Sasha ne les entendait pas. Ou peut-être que si. Mais tout en elle hurlait maintenant. Sa magie, comprimée, refoulée, menaçait de se briser comme une digue fissurée. Elle ne voulait pas. Elle ne voulait pas montrer. Pas ici. Pas à eux. Pas à ces gens qui l'avaient enfermée sans explication, qui l'évaluaient comme un monstre potentiel.

Elle serra les dents, planta ses ongles dans sa paume jusqu'à sentir le sang perler. Ce n'était pas la douleur qui l'apaisa. C'était le contrôle. Le rappel que c'était elle, et personne d'autre, qui décidait. Ce pouvoir, il était à elle. Pas à cette école. Pas à Argine. Pas à l'ombre qui la fixait.

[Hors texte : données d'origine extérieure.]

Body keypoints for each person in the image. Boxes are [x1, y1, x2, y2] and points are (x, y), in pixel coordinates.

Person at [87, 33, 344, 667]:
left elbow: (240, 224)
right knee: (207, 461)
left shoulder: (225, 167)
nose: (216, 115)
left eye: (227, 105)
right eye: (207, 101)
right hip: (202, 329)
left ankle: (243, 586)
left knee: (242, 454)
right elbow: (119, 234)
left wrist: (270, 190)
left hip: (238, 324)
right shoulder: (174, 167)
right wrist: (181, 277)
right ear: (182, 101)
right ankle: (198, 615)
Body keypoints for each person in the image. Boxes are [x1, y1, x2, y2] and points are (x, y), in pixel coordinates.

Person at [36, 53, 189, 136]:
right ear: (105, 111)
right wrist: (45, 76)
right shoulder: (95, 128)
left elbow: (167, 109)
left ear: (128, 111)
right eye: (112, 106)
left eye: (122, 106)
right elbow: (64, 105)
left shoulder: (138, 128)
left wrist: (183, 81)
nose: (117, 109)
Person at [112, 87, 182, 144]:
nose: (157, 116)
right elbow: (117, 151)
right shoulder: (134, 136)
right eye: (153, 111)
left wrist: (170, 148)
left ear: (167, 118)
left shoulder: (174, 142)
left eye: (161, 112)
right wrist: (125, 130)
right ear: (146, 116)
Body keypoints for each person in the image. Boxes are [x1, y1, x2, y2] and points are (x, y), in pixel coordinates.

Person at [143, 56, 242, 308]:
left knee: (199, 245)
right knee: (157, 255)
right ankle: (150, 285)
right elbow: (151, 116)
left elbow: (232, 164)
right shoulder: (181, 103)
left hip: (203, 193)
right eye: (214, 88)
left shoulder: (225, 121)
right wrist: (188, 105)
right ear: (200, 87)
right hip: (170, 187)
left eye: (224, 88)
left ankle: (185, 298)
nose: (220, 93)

Le cercle s'éteignit d'un coup, comme si la pièce elle-même avait abdiqué. Le silence revint, pesant, écrasant.

La porte s'ouvrit.

- Tu peux sortir, dit Argine d'un ton neutre.

Sasha mit quelques secondes à bouger. Ses jambes tremblaient, mais elle marcha avec la lenteur digne de ceux qui refusent d'être vaincus.

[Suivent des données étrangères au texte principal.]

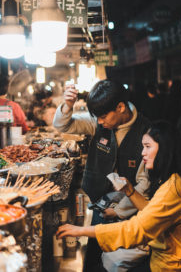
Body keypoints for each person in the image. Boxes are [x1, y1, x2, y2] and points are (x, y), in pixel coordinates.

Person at [57, 121, 181, 272]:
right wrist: (129, 190)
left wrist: (80, 230)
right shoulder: (176, 179)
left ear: (165, 148)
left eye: (148, 146)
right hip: (164, 258)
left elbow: (136, 229)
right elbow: (153, 213)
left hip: (172, 266)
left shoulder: (176, 187)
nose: (143, 153)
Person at [53, 80, 151, 272]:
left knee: (114, 258)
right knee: (91, 255)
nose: (99, 121)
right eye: (96, 117)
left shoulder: (146, 132)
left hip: (128, 212)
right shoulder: (97, 122)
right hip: (95, 202)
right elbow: (63, 126)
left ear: (121, 107)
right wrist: (67, 106)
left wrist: (119, 211)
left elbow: (144, 182)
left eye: (104, 116)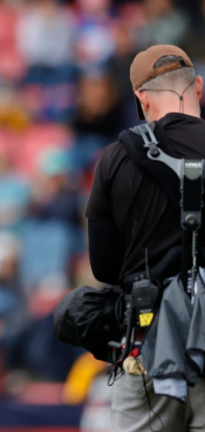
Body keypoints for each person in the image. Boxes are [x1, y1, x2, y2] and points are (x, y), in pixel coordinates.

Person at [85, 45, 205, 431]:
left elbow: (104, 268)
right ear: (198, 88)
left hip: (148, 341)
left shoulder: (116, 157)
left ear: (141, 99)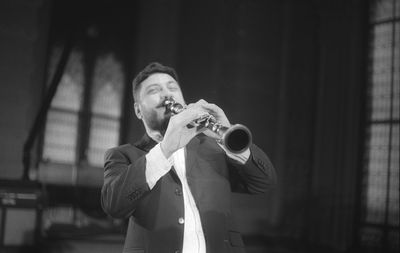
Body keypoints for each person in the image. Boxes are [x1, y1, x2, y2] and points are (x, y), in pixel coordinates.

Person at [101, 62, 277, 253]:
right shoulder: (122, 155)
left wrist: (230, 141)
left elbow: (264, 183)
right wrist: (166, 148)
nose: (167, 95)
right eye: (154, 90)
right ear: (137, 110)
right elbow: (114, 206)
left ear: (183, 101)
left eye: (172, 88)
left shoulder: (214, 149)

Lorsqu'elle sortit, elle croisa le regard de l'ombre. Et elle sut. Ce n'était pas un professeur. Ce n'était pas un élève non plus. C'était autre chose.

Un observateur.

Quelqu'un que sa mère aurait reconnu.

Et qui venait peut-être de comprendre ce que Sasha ne savait pas encore elle-même.